Au tribunal d'Audenaerde le 14 septembre 2012
Au tribunal d'Audenaerde le 14 septembre 2012 - © NICOLAS MAETERLINCK (belga)

La justice s'est prononcée à propos de la petite Donna, qui a aujourd'hui 7 ans. La mère porteuse qui avait vendu le bébé au plus offrant a été condamnée à 1 an de prison avec sursis et une amende de 1650 euros. Elle devra également rembourser l'argent versé en échange de l'enfant. Le couple de Néerlandais qui a acheté le bébé est également condamné à 1650 euros d'amende. Le père biologique, lui, a été déclaré coupable mais aucune peine n'a été prononcée.

Donna est cette petite fille née en 2005 d'un père anversois qui avait donné son sperme à une mère porteuse car il ne pouvait avoir d'enfants avec son épouse. La mère porteuse avait vendu le bébé au plus offrant, c'est-à-dire un couple de Hollandais.

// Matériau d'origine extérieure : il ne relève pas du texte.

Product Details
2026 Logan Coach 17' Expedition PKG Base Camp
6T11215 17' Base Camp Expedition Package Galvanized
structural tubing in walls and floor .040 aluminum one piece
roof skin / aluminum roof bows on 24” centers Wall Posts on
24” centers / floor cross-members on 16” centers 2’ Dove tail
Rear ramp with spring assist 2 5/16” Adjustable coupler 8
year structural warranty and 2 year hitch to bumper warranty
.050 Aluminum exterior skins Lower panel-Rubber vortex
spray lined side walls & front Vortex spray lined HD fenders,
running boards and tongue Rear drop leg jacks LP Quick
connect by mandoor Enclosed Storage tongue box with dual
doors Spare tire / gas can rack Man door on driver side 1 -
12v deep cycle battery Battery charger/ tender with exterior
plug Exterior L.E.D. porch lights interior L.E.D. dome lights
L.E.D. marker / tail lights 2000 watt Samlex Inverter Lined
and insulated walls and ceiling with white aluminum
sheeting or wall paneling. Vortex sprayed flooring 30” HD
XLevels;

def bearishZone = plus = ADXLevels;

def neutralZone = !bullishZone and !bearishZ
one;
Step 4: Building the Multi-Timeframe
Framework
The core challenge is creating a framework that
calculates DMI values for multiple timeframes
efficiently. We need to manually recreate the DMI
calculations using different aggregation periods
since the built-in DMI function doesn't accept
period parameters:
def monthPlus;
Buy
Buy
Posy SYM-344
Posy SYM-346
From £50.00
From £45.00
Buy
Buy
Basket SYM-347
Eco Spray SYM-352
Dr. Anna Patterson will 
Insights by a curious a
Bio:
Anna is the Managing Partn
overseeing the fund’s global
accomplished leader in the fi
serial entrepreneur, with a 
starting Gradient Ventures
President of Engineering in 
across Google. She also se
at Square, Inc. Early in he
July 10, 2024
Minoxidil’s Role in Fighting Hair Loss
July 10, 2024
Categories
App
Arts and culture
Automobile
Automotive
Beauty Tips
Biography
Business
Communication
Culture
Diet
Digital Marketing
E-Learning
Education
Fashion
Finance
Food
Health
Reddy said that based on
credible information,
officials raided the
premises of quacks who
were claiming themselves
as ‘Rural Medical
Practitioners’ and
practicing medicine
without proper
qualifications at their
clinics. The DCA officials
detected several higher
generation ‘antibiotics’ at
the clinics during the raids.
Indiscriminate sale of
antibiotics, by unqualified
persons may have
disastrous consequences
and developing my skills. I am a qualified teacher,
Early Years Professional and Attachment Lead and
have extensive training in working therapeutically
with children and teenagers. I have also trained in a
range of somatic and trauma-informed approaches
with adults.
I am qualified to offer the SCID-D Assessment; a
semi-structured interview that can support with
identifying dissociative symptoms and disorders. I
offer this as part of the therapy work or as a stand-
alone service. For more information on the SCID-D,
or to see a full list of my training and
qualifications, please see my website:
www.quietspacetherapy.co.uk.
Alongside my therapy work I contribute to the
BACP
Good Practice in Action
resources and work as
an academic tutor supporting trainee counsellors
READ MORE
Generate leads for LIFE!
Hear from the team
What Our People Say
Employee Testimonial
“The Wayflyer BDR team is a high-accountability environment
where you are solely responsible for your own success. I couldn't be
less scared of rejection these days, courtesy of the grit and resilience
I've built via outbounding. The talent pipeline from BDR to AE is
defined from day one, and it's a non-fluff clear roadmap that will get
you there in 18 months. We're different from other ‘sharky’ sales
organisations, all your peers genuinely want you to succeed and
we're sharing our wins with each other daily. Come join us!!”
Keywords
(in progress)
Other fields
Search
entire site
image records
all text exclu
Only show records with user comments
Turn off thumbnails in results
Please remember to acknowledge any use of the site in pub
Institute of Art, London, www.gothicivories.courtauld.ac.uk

Donna vit donc aux Pays Bas depuis 7 ans.

Aujourd'hui la justice a tranché: tous coupables de traitement dégradant de l'enfant, pour cause d'achat d'un bébé.

Donna naît le 26 février 2005. La mère porteuse a promis l'enfant au père biologique, anversois, et à sa compagne mais elle vend finalement la petite fille à un couple de Néerlandais qui offraient une somme plus élevée, 12 000 euros au moins, selon le procureur d'Audenaerde.

Estimant que les autorités belges ont trop traîné, les Pays-Bas décident que Donna restera chez ses parents adoptifs.

Mais voilà, quatre ans plus tard, en Belgique, le parquet d'Audenaerde décide de poursuivre la mère porteuse, le père biologique et leurs compagnons respectifs ainsi que le couple de parents adoptifs néerlandais. Devant le tribunal correctionnel ils doivent aujourd'hui répondre de "traitement dégradant d'un enfant", parce qu'un enfant, ça ne s'achète pas, ça ne se vend pas et en l'absence de législation sur les mères porteuses en Belgique, le parquet a opté pour ce chef d'accusation.

Le ministère public a requis 8 mois de prison avec sursis pour le couple néerlandais qui s'occupe de Donna depuis maintenant 7 ans. L'avocat du couple a déclaré, lors des plaidoiries au mois de septembre, être "victime" dans cette affaire et non "auteur de mauvais traitement".